Now that the Iowa caucus is upon us, the best thing that could happen to the Republican party in 2012 at the national level may be a good drubbing -- not just in the presidential race but across the board.
This is not a prediction (certainly not with this economy) nor is it an endorsement for the Democratic party, merely an observation. Moreover, it is unlikely given so few states will be in play.
When it comes to governing, I have long been an advocate of divided government. I believe our system works best when both parties have some skin in the game.
But the public persona of the Republicans, particularly in the House of Representatives, is more concerned with being against all things supported by President Barack Obama.
It gleefully lionizes former president Ronald Reagan as the titular head of the party while bearing little resemblance in deed or demeanor. Taking vows of no new taxes from Grover Norquist, who in return titillates their ambitions financially, may be successful for winning elections but is irresponsible when it comes to governing.
The perception of the party is increasingly one of absolutes and certainties, eschewing compromise, viewing it as a sign of weakness.
It is an insult to the American people to bemoan the dysfunction of Washington (which is bipartisan in nature) only to be seen as a driving force behind the problem. The payroll tax issue is the most recent example.
Before caving on the politics, the Republican House balked on a temporary extension that caused the Wall Street Journal editorial board to recently opine:
No employer is going to hire a worker based on such a small and temporary decrease in employment costs, as this year's tax holiday has demonstrated. The entire exercise is political, but Republicans have thoroughly botched the politics.
The Republicans appear to be a party willing to drive the economy over the cliff to save it from itself.
In 2010, Senate Minority Leader Mitch McConnell stated: "The single most important thing we want to achieve is for President Obama to be a one-term president."
That is an understandable political goal, Democrats would offer the same if the situation were reversed, but there must be a line of demarcation between political ideology and governing, with the latter taking precedent over the former.
For McConnell to make good on his political desires he must render the existing challenges that confront the nation to a secondary consideration.
America's problems are bigger than the orthodoxy of any political party.
We need two political parties actively competing in the marketplace of ideas. A shellacking in 2012 might be the tonic that will unearth the perspectives of individuals within the Republican party who are frustrated by the myopic and derisive approach currently adopted.

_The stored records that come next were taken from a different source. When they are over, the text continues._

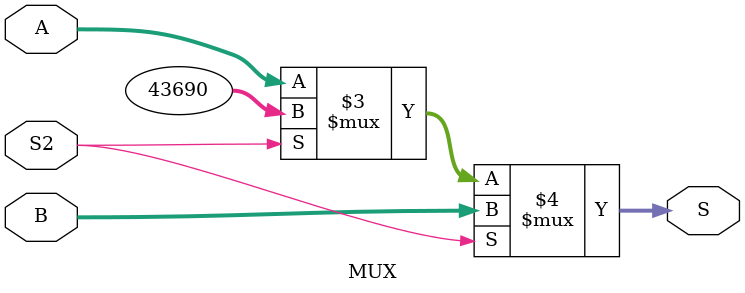
<source format=v>
`timescale 1ns / 1ps


module ALU#(parameter size = 32)(
    input [size -1:0] A,B, 
    input S2,S1,S0, //mode select operation selects
    input C_in, //carry input
    output [size-1:0]Y,
    output V,C,N,Z // v = overflow C=carry N=negative Z=zero
    );
    
    wire [size-1:0] au_out, lu_out, alu_out;
    wire v,c,n,au_z,lu_z,alu_z;
    
    defparam AU.size = size;
    arithmetic_unit AU(A,B,S1,S0,C_in,au_out,v,c,n,au_z);
    
    defparam LU.size = size;
    logic_unit LU(A,B,S0,C_in,lu_out,lu_z);
    
    defparam MUX_S.size = size;
    MUX MUX_S(au_out,lu_out,S2,alu_out);
    
    defparam MUX_Z.size = 1;
    MUX MUX_Z(au_z,lu_z,S2,alu_z);
    
    assign Y = alu_out;
    assign Z = alu_z;
    assign V = v;
    assign N = n;
    assign C = c;
    
endmodule

module arithmetic_unit#(parameter size = 32)(
    input [size -1:0] A,B,
    input S1,S0,C_in,
    output [size-1:0] S,
    output V,C,N,Z );
    
    defparam add_sub.size = size ;
    ADDER add_sub(A,B,S,S1,S0,C_in,V,C,N,Z);
    
    
endmodule

module logic_unit#(parameter size = 32)(
    input [size -1:0] A,B,
    input S0,C_in,
    output [size-1:0] S,
    output Z );
    
    wire [size-1:0] res_and,res_xor,res_or;
    wire [1:0] selector;
    assign selector = {S0,C_in};
    
    assign res_and = A & B;
    assign res_or = A | B;
    assign res_xor = A ^ B;
    
    assign S = ( selector == 2'b00 ? res_and : ( selector == 2'b01 ? res_or : ( selector == 2'b10 ? res_xor : 32'h0000))); 
    assign Z = ( S == 32'h0000 ? 1'b1 : 1'b0);
    
endmodule

module MUX #(parameter size = 32)(
    input [size -1:0] A,B,
    input S2,
    output [size -1:0] S );
    
    assign S = ( S2 == 1'b1 ? B : ( S2 == 1'b0 ? A : 32'hAAAA)); //setted AAAA to control  
endmodule
</source>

Political parties, especially in a two-party system, need to undergo a self-induced purging from time to time. If not, they risk the fate of the Federalists and Whigs.
In every presidential election, we are told by both parties how this is the most important election in our lifetime.
Whether the aforementioned is true, America cannot afford to have one political party driven by cynical politics and the other mired in mediocrity. But a G.O.P victory in 2012 would most likely sustain the current practices of both.
The downside to my observation if brought to fruition could infuse the Democrats with a dose of unbridled arrogance, which would warrant another correction.
For the Republican loyalist who may take umbrage with the tone of this column, bear in mind the last time the Republicans underwent a good old-fashioned trouncing was 1964. How did things work out afterwards?